In humanitarian relief actions, people need information; but information can often not be delivered due to numerous possible causes e.g. lack of network, electricity, etc.

The last missing link between communications could cause the so-called last-mile problem in humanitarian relief missions. By using SMS, the network communication could work anywhere without Internet infrastructure. With cloud computing, all the collection, processing and storage of information are done on the web. People on the ground could get a response SMS with geo-information and further make a plan.

Here’s an example scenario – when a disaster strikes, humanitarian workers on the ground use a mobile app and send an Open GeoSMS (Location in SMS) to request satellite images for an affected area. The server (at a remote location) receives the request and FORMOSAT-2 is tasked to take photos of specified area from space.

Once the images are taken and stored on a server, the raw data can be processed and compiled within 24 hours using two cloud-based open source disaster management platforms, i.e. Ushahidi and Sahana. Humanitarian workers, volunteers and task forces could access the cloud-based applications on their mobile devices to gain a clear picture of situational damage and know how to make better decisions regarding resource allocation or distribution.

In a nutshell, humanitarian workers need meticulous situational awareness of a disaster-affected zone. They need to know how many casualties there are, about how many and which buildings have collapsed, where infrastructure is not working, how they could access and provide necessary assistance e.g. medicine, food, clean water and shelter to the people in need. Timely information could help to save more lives. To best understand how to approach the situation, an overview map of before-and-after disaster on the hotspot would help the disaster management team make the most appropriate decision in a very short timeframe.

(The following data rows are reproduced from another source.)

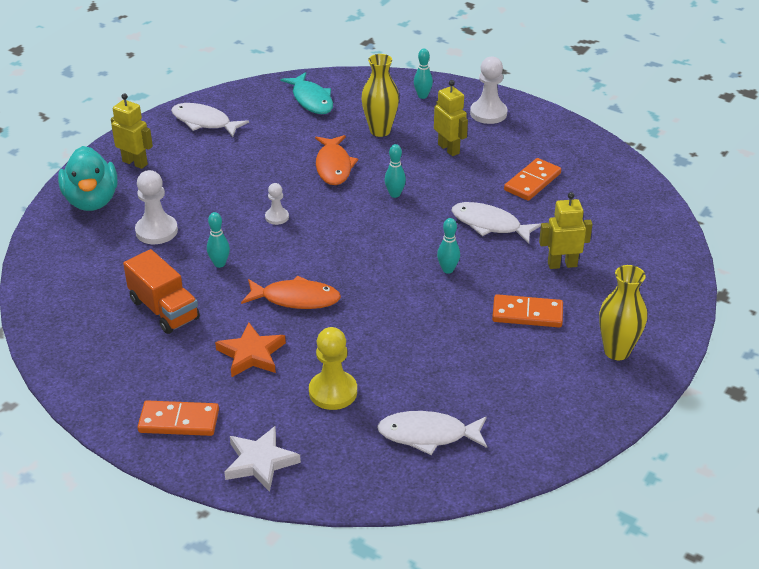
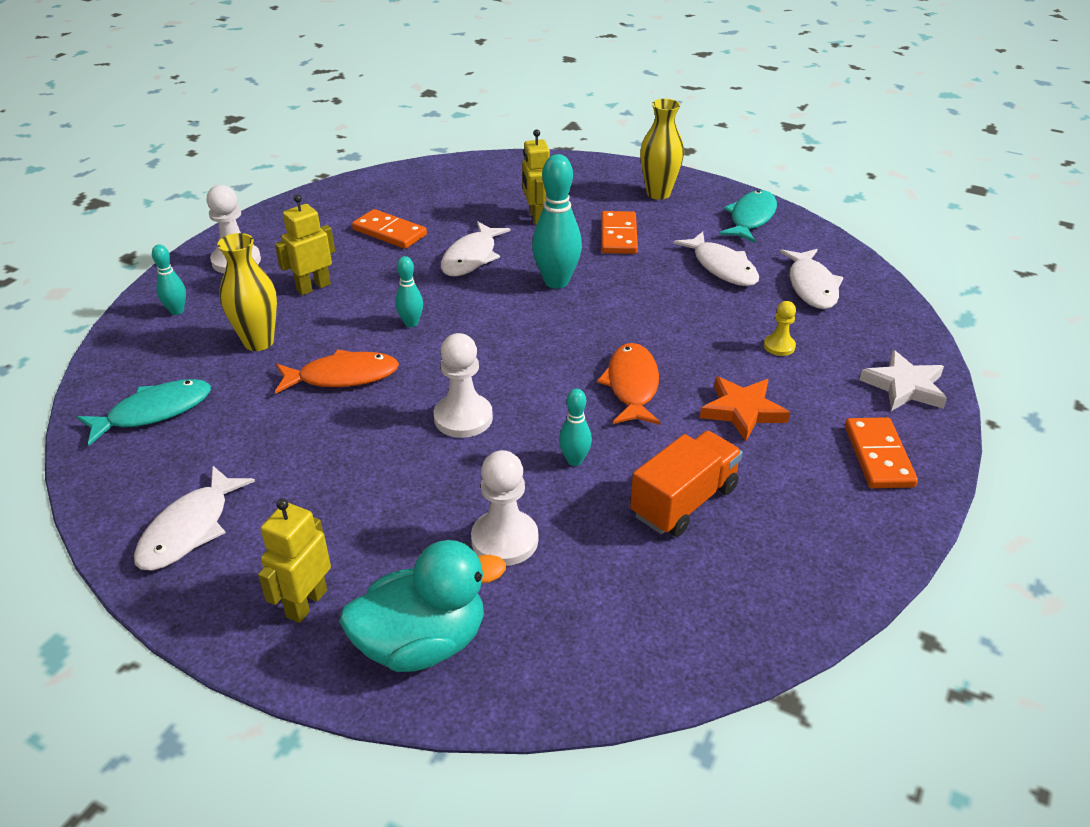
camera: 95 degrees left, 0 degrees up
white pawn [265,183,289,225] -> white pawn [434,333,493,438], size x1.74
yellow pawn [309,327,357,410] -> yellow pawn [764,301,796,356], size x0.58
turquoise bowling pin [437,218,460,274] -> turquoise bowling pin [532,154,582,289], size x1.88
none -> white fish [673,232,759,286]
none -> turquoise fish [719,190,777,243]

Information could facilitate aid. United Nations has one platform called UN-SPIDER for providing space-based information for disaster-affected states. The whole humanitarian system has to respond with agility to destructive disasters. Geoinformation retrieved from space e.g. satellite images could be a vital force in humanitarian operations. Interoperable and processed information provided as a matter of urgency to mobile devices via cloud computing is a realistic solution to the last mile problem.

This model is developed and implemented by the National Space Organization (NSPO), Geographic Information Systems Research Center of Feng Chia University, Tzu-Chi Buddhism Humanitarian Group and GeoThings.